• Aim of the exercise: In the listing below, identify each line with the word "Jeep" and return those lines.

• Information supplied:
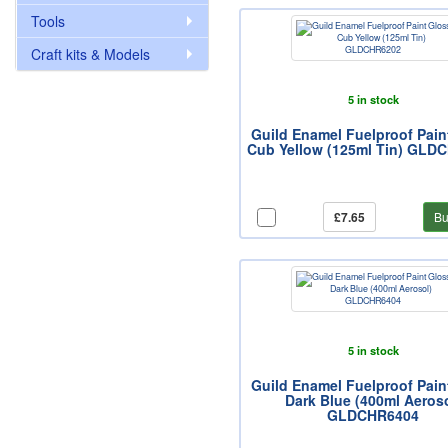
Tools
Craft kits & Models
5 in stock
Guild Enamel Fuelproof Pain
Cub Yellow (125ml Tin) GLD
£7.65
Bu
5 in stock
Guild Enamel Fuelproof Pain
Dark Blue (400ml Aeroso
GLDCHR6404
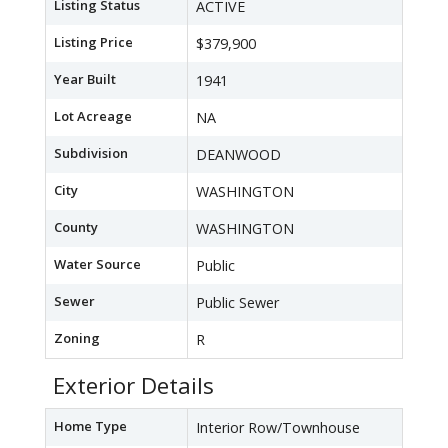
Listing Status
ACTIVE
Listing Price
$379,900
Year Built
1941
Lot Acreage
NA
Subdivision
DEANWOOD
City
WASHINGTON
County
WASHINGTON
Water Source
Public
Sewer
Public Sewer
Zoning
R
Exterior Details
Home Type
Interior Row/Townhouse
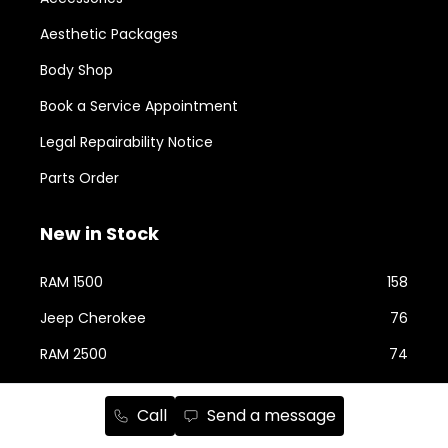
Aesthetic Packages
Body Shop
Book a Service Appointment
Legal Repairability Notice
Parts Order
New in Stock
RAM 1500
158
Jeep Cherokee
76
RAM 2500
74
Jeep Wrangler
59
Call
Send a message
Jeep Grand Cherokee
43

• Solution for this task:
Jeep Cherokee
Jeep Wrangler
Jeep Grand Cherokee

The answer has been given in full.